Two weighing matrices are considered to be equivalent if one can be obtained from the other by a series of permutations and negations of the rows and columns of the matrix. The classification of weighing matrices is complete for cases where $w \leq 5$ as well as all cases where $n \leq 15$. However, very little has been done beyond this with exception to classifying circulant weighing matrices.

==Existence==

One major open question about weighing matrices is their existence: for which values of $n$ and $w$ does there exist a $W(n,w)$? The following conjectures have been proposed about the existence of $W(n,w)$:
1. If $n \equiv 2 \pmod 4$ then there exists a $W(n,w)$ if and only if $w < n - 1$ is the sum of two integer squares.
2. If $n \equiv 0 \pmod 4$ then there exists a $W(n,w)$ for each $w < n$.
3. If $n \equiv 4 \pmod 8$ then there exists an orthogonal design $\mathrm{OD}(n;1,1)$ for all $k < n$ where $k$ is the sum of three integer squares.
4. If $n \equiv 0 \pmod 8$ then there exists an orthogonal design $\mathrm{OD}(n;1,k)$ for all $k < n$.
5. If $n \equiv 2 \pmod 4$ then there exists an orthogonal design $\mathrm{OD}(n;1,k)$ for all $k < n - 1$ such that $k = a^2$, $a$ an integer.
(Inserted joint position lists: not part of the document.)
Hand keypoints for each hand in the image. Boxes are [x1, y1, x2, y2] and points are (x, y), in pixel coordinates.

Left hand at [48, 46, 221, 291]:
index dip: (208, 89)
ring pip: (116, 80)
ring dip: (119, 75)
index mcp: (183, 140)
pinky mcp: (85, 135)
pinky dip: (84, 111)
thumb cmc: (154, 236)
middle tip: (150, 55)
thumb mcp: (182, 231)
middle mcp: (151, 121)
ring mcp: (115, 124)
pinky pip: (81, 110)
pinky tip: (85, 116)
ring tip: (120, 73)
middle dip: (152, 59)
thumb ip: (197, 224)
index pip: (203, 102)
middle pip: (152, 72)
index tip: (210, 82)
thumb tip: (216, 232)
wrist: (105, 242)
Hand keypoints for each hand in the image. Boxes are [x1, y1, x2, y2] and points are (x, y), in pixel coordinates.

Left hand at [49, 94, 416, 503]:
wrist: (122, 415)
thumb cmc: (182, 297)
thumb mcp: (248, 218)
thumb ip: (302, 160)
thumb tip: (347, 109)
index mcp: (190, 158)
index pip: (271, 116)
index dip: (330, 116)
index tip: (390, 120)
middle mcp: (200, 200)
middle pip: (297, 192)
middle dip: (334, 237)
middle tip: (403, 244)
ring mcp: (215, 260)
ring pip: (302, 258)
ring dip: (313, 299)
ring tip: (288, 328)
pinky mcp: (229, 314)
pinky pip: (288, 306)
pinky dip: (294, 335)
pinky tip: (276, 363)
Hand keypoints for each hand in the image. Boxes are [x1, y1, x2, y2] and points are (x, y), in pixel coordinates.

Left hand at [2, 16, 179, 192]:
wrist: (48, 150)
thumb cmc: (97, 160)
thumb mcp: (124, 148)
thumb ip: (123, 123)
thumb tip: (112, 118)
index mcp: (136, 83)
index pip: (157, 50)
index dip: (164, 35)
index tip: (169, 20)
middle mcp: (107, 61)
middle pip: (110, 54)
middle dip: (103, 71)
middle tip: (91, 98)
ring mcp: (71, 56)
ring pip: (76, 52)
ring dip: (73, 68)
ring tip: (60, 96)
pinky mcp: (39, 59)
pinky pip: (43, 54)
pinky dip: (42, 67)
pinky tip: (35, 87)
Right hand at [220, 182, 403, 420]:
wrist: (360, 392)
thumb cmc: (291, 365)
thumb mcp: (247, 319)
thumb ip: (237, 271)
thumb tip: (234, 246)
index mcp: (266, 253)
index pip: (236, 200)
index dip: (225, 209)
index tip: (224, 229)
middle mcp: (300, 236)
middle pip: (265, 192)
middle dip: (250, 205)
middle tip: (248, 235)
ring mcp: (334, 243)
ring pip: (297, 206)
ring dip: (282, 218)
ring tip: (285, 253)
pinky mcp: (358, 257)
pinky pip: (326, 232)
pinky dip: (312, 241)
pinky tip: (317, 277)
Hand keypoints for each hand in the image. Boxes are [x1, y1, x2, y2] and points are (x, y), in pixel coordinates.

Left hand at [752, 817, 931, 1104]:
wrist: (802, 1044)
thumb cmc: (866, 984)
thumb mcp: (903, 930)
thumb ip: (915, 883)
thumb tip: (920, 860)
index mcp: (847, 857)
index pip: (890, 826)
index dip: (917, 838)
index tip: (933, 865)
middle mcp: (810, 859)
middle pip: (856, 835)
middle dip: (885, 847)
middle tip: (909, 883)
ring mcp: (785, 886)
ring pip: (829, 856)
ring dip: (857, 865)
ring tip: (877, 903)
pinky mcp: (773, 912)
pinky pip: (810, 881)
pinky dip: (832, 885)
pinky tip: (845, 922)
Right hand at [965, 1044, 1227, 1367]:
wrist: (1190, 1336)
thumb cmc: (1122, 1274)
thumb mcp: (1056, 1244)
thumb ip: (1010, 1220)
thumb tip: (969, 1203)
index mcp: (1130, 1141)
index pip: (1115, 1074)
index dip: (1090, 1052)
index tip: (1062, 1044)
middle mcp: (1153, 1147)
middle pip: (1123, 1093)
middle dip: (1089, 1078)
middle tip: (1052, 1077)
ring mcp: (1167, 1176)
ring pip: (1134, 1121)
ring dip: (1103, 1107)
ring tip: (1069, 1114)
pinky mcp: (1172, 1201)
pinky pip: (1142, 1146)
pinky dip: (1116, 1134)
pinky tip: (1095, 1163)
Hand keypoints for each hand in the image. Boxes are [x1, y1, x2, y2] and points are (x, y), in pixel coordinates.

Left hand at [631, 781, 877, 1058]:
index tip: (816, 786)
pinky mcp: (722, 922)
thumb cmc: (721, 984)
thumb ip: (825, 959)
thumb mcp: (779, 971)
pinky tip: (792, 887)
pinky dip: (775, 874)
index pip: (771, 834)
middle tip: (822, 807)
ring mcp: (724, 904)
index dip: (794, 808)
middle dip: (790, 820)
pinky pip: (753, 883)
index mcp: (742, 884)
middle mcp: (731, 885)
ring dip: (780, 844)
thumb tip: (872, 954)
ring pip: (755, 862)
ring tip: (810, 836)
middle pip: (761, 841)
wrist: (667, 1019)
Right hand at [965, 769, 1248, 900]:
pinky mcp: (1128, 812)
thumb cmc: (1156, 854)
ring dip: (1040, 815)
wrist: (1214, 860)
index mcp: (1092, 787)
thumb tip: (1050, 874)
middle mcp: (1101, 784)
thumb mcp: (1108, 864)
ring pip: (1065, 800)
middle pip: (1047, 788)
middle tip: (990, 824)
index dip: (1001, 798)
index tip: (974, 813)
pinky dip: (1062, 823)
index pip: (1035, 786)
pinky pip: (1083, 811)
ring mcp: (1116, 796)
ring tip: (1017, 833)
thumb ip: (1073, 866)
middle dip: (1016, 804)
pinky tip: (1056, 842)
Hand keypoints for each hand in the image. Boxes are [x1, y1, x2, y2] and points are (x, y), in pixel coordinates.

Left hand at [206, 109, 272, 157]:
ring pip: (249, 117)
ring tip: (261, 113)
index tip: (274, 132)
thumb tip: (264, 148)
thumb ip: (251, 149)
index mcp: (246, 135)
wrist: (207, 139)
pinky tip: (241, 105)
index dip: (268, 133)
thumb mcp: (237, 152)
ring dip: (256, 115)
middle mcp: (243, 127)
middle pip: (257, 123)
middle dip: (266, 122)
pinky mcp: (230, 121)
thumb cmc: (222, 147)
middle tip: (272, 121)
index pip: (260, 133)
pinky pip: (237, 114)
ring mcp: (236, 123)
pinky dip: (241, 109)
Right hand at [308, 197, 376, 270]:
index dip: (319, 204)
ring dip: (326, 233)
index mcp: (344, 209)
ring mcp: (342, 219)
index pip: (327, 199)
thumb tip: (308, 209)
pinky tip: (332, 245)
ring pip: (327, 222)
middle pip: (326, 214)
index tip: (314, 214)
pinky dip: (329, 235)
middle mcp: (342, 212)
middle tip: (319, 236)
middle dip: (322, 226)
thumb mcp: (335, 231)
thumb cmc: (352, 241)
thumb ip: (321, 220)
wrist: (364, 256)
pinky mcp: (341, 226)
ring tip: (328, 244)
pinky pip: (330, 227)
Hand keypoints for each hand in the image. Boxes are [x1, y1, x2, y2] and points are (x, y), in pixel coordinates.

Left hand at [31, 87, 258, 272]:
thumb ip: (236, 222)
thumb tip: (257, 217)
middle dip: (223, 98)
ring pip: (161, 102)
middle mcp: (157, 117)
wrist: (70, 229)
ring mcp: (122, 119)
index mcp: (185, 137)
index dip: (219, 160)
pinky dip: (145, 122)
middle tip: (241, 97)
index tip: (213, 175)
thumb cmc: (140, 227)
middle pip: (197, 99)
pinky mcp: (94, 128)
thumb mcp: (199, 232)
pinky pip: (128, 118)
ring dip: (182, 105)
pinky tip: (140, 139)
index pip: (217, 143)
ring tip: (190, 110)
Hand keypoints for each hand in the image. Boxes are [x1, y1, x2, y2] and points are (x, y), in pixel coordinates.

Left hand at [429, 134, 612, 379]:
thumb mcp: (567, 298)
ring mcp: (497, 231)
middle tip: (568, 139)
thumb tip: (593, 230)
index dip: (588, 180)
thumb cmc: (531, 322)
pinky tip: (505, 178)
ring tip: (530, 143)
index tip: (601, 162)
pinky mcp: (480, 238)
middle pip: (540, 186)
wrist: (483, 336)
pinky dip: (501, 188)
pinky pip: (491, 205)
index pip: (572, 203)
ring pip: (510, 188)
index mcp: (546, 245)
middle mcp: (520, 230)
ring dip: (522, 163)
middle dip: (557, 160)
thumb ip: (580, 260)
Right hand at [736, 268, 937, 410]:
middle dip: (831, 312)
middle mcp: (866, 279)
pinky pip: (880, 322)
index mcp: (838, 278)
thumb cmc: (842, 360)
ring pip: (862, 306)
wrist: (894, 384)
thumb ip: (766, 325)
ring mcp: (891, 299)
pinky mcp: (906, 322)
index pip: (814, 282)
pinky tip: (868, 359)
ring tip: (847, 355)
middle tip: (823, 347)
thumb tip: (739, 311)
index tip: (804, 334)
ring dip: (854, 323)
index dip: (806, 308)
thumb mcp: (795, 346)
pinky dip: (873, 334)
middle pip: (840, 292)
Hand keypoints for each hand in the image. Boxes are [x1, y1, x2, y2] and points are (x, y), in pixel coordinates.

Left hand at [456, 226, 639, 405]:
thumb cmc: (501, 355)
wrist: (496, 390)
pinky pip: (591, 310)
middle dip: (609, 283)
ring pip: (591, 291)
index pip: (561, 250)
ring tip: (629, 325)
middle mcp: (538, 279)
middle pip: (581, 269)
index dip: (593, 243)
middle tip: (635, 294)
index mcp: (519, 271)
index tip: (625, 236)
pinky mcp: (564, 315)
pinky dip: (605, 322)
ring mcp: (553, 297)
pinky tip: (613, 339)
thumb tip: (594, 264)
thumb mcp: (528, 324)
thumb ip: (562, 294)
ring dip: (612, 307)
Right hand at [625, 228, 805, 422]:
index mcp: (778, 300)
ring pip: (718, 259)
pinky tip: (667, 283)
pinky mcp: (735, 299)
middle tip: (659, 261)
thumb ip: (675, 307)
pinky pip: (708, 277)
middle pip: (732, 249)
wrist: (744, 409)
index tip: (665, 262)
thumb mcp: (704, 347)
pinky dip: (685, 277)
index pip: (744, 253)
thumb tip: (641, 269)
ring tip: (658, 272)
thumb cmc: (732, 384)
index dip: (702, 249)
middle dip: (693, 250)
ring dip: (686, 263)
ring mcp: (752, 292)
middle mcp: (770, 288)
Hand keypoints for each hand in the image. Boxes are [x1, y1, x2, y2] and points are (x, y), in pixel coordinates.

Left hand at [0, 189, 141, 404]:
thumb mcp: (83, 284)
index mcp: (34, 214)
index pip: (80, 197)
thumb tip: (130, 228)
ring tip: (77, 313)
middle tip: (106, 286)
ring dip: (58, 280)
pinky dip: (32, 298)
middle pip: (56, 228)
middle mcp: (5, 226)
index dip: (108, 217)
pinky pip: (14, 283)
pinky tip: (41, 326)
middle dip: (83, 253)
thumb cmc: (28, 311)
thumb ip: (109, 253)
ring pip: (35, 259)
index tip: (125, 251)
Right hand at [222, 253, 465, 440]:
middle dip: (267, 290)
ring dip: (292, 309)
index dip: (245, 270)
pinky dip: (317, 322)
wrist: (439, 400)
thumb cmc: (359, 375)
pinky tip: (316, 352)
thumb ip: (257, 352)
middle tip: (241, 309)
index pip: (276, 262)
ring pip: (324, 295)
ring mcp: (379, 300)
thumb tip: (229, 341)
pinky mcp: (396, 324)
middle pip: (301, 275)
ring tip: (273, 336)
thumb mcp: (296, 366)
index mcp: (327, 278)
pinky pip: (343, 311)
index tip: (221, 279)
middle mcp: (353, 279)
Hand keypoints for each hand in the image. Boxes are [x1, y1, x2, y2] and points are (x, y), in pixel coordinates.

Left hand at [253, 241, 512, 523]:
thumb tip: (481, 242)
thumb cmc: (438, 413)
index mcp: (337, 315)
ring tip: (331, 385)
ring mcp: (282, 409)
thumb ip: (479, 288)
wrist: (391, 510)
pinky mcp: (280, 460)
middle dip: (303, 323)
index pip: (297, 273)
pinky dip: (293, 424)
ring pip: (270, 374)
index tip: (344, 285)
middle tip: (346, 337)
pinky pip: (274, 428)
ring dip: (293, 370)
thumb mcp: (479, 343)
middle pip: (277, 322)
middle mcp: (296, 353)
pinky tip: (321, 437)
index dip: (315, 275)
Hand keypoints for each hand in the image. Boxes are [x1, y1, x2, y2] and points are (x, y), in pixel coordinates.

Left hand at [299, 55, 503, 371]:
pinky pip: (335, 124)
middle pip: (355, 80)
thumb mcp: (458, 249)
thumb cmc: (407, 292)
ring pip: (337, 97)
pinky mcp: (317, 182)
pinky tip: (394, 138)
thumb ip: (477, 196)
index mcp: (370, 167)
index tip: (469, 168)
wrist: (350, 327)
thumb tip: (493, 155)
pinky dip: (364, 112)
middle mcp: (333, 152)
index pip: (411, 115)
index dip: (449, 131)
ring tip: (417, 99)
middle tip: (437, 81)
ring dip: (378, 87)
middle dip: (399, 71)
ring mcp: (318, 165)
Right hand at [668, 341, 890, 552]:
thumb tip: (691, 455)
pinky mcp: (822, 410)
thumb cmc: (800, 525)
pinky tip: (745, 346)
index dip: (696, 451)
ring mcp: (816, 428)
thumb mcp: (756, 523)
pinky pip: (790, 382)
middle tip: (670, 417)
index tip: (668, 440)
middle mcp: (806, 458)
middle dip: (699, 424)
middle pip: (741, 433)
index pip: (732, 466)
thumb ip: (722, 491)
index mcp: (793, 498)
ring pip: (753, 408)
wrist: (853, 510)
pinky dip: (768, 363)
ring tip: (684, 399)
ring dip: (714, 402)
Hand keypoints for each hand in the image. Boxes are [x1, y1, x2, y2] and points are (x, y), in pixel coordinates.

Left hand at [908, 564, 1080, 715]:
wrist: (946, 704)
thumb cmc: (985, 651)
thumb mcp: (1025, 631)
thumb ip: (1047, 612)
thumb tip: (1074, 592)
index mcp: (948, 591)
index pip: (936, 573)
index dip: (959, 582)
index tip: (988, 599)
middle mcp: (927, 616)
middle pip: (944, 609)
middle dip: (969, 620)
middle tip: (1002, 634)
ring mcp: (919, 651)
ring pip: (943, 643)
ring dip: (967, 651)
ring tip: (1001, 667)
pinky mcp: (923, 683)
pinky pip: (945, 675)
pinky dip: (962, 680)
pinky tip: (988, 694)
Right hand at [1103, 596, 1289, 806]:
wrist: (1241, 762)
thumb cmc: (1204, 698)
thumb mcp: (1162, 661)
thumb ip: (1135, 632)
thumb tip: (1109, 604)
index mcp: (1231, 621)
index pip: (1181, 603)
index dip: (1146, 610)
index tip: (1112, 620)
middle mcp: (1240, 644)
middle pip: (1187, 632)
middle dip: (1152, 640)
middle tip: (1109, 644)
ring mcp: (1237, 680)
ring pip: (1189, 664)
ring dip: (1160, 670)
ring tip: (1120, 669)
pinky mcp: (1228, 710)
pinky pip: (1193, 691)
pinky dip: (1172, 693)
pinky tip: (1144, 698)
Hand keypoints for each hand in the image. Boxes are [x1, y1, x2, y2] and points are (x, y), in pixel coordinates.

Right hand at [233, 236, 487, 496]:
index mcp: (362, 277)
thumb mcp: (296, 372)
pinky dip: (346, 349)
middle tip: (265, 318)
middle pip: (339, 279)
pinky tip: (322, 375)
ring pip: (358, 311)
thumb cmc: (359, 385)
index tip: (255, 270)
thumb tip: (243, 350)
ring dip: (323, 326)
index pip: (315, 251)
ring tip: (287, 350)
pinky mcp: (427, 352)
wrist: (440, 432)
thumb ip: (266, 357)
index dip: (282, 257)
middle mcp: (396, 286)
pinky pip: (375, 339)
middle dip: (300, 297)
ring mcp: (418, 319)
Although the last three conjectures are statements on orthogonal designs, it has been shown that the existence of an orthogonal design $\mathrm{OD}(n;s_1,\dots,s_u)$ is equivalent to the existence of $X_1, \dots, X_u$ weighing matrices of order $n$ where $X_i$ has weight $s_i$.

An equally important but often overlooked question about weighing matrices is their enumeration: for a given $n$ and $w$, how many $W(n,w)$'s are there?